Jun. 19 2013 07:52 AM
Martin Chuzzlewit from Manhattan

The Left spins this book (When they are not trashing it.) as a conservative's assault on income inequality. But, Ferguson's underlying concept is that a nation or a civilization is, in the end, defined by its collectively held values, individual freedoms and traditions. Lefties deplore this, but what else gives it meaning? What other glue holds it together? Entitlement packages?
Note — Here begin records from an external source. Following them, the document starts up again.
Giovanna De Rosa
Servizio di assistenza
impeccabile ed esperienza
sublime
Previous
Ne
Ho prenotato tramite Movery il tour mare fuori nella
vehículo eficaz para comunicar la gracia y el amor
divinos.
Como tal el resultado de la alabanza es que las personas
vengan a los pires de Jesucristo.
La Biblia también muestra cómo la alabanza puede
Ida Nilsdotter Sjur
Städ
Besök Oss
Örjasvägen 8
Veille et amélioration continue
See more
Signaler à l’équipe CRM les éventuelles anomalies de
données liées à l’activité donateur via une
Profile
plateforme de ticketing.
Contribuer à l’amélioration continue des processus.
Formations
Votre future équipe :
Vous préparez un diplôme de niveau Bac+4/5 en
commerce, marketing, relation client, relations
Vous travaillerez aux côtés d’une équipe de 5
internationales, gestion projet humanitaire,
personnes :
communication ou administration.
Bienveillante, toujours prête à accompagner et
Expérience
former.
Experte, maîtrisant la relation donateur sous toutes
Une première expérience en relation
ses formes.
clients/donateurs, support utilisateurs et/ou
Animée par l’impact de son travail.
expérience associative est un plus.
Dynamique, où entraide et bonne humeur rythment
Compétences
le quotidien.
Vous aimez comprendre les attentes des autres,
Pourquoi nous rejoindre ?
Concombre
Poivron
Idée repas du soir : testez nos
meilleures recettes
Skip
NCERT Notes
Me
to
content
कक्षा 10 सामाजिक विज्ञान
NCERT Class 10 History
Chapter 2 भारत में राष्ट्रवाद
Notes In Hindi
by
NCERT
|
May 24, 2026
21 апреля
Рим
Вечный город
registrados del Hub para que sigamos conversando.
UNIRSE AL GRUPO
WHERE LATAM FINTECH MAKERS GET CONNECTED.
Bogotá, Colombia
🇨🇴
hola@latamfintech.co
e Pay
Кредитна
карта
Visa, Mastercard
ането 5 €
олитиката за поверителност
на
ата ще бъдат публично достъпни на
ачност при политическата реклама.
The unfortunate morphing of our cultural elites into a quasi-religious group that worships (ironically) vague "world values" bodes poorly for our future unity. Societies don't survive as a collection of "victim groups" vying for top grievance status. And this isn't helped by a President and his wife who resent many of these freedoms and values, seeing everything through a prism of victimization and class warfare.

Jun. 19 2013 07:42 AM
Ed from Larchmont

Chesterton tells us that societies decline morally before they decline economically or militarily. If that's the case, we're in a steep decline.
Abortion is a sign of our decline, and of our lost hope, and it's also a cause of that decline.